## DOCUMENT PASSAGE
------------------------------
'Can't Wait to Get to My Newsroom': Jailed Reuters Journalists' Long Fight for Freedom
'Can't Wait to Get to My Newsroom': Jailed Reuters Journalists' Long Fight for Freedom
Swamped by media and well wishers as they walked through the gates of Insein Prison, on the outskirts of the commercial capital of Yangon, a grinning Wa Lone gave a thumbs up and said he was grateful for the international efforts.

Yangon: Two Reuters journalists jailed in Myanmar after they were convicted of breaking the Official Secrets Act walked free from a prison on the outskirts of Yangon on Tuesday after spending more than 500 days behind bars, witnesses said.

The two reporters, Wa Lone, 33, and Kyaw Soe Oo, 29, had been convicted in September and sentenced to seven years in jail, in a case that raised questions about Myanmar's progress toward democracy and sparked an outcry from diplomats and human rights advocates.

President Win Myint has pardoned thousands of other prisoners in mass amnesties since last month. It is customary in Myanmar for authorities to free prisoners across the country around the time of the traditional New Year, which began on April 17.

Reuters has said the two men did not commit any crime and had called for their release.

Swamped by media and well wishers as they walked through the gates of Insein Prison, on the outskirts of the commercial capital of Yangon, a grinning Wa Lone gave a thumbs up and said he was grateful for the international efforts to secure their freedom.
------------------------------
(Data entries)
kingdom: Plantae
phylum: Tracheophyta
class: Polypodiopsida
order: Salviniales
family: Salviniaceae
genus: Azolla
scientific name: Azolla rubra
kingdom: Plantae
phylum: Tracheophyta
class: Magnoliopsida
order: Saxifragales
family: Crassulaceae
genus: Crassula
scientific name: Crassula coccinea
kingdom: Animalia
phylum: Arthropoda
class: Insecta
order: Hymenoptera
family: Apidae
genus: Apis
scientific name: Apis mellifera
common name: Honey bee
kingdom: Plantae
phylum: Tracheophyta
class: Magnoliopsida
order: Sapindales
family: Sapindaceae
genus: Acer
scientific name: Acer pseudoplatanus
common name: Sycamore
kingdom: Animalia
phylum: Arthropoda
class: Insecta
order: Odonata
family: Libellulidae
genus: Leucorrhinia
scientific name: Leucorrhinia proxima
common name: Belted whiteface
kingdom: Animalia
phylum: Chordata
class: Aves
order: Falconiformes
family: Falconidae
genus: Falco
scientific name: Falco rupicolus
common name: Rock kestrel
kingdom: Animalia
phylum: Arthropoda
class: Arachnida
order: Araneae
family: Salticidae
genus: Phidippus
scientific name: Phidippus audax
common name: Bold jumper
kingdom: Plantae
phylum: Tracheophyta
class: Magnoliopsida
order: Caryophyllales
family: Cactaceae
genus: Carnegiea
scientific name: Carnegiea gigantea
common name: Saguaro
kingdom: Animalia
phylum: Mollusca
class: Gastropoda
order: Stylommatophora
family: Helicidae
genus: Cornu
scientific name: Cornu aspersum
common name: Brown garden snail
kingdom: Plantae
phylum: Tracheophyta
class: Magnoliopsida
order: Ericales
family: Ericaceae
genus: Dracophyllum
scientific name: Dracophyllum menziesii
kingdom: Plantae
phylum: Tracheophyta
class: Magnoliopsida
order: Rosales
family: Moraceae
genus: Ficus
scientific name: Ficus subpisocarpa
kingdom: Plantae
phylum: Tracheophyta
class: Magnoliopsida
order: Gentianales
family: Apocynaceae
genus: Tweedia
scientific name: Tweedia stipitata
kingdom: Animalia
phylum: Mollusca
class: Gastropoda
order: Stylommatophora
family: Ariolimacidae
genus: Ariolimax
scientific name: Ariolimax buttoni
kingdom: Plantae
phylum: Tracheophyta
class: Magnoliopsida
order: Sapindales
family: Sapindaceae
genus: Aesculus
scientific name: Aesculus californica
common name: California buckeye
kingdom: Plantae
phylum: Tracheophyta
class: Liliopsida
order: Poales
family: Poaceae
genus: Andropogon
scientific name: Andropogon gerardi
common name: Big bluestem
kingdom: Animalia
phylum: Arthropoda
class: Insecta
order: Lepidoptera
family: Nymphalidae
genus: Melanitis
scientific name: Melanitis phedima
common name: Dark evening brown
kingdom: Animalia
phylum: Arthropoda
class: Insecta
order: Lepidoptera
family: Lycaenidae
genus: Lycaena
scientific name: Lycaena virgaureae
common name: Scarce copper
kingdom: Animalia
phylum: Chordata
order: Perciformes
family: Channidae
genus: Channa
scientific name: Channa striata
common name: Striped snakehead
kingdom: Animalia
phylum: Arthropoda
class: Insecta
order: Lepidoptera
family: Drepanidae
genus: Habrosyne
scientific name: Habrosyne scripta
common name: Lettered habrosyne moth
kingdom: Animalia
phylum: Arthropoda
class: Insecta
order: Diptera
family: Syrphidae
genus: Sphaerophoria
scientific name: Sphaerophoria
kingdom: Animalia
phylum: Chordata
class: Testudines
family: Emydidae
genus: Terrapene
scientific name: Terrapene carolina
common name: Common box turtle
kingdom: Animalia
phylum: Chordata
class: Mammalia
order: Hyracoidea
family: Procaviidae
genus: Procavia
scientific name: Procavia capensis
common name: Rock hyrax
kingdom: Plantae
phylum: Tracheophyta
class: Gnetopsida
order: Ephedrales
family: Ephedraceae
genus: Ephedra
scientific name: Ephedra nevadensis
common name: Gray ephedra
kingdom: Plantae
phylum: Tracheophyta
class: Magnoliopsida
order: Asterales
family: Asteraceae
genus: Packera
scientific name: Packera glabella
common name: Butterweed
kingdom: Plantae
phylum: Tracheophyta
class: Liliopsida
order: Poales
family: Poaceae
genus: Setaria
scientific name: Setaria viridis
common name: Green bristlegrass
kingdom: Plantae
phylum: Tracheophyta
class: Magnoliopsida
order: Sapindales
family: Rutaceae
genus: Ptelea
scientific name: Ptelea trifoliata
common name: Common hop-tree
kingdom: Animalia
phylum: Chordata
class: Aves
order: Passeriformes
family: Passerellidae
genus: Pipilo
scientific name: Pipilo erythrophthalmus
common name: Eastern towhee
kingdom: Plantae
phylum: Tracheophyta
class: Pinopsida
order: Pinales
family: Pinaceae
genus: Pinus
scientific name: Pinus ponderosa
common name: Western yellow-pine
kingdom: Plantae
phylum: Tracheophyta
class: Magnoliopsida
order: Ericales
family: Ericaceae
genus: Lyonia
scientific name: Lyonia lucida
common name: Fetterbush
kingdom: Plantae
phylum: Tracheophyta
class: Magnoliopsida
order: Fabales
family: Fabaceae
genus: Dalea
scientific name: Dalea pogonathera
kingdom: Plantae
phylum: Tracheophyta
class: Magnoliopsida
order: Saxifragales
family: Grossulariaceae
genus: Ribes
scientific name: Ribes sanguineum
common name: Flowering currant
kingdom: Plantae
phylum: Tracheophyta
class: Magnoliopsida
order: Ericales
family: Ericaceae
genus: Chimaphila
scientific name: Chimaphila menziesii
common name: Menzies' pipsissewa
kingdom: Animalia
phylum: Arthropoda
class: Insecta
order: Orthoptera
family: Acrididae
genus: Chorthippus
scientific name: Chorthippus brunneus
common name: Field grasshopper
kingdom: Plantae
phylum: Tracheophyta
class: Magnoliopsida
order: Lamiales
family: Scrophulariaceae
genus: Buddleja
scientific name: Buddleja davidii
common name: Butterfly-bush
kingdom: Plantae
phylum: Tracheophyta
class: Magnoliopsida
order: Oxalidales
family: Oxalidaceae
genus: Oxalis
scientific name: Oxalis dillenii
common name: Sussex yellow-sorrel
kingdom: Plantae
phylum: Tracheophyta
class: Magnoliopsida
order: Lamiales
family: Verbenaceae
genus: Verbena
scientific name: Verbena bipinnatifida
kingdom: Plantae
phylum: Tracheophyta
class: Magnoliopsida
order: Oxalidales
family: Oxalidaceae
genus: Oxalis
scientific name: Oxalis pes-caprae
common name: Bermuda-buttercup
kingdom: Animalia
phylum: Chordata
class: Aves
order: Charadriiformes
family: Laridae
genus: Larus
------------------------------
## TASK LIST
**a)** Translate this sentence from the article on the jailed Reuters journalists into Spanish: "Reuters has said the two men did not commit any crime and had called for their release."
**b)** Carry on the article about the jailed Reuters journalists, picking up after its final sentence.
The records are separate material and are unrelated to the news article above them.

## ANSWERS GIVEN
**a)** Reuters ha dicho que los dos hombres no cometieron ningún delito y había pedido su liberación.

**b)**
"I'm really happy and excited to see my family and my colleagues. I can't wait to go to my newsroom."

Before their arrest in December 2017, Wa Lone and Kyaw Soe Oo had been working on an investigation into the killing of 10 Rohingya Muslim men and boys by security forces and Buddhist civilians in western Myanmar's Rakhine State during an army crackdown that began in August 2017. The operation sent more than 730,000 Rohingya fleeing to Bangladesh, according to U.N. estimates.

The report the two men authored, featuring testimony from perpetrators, witnesses and families of the victims, was awarded the Pulitzer Prize for international reporting in May, adding to a number of accolades received by the pair for their journalism.

Calls to a spokesman for the Myanmar government were not immediately answered.

Myanmar's Supreme Court had rejected the journalists' final appeal in April. They had petitioned the country's top court, citing evidence of a police set-up and lack of proof of a crime, after the Yangon High Court dismissed an earlier appeal in January.

The reporters' wives wrote a letter to the government in April pleading for a pardon, not, they said, because their husbands had done anything wrong, but because it would allow them to be released from prison and reunited with their families.

"MONTHS OF DIALOGUE"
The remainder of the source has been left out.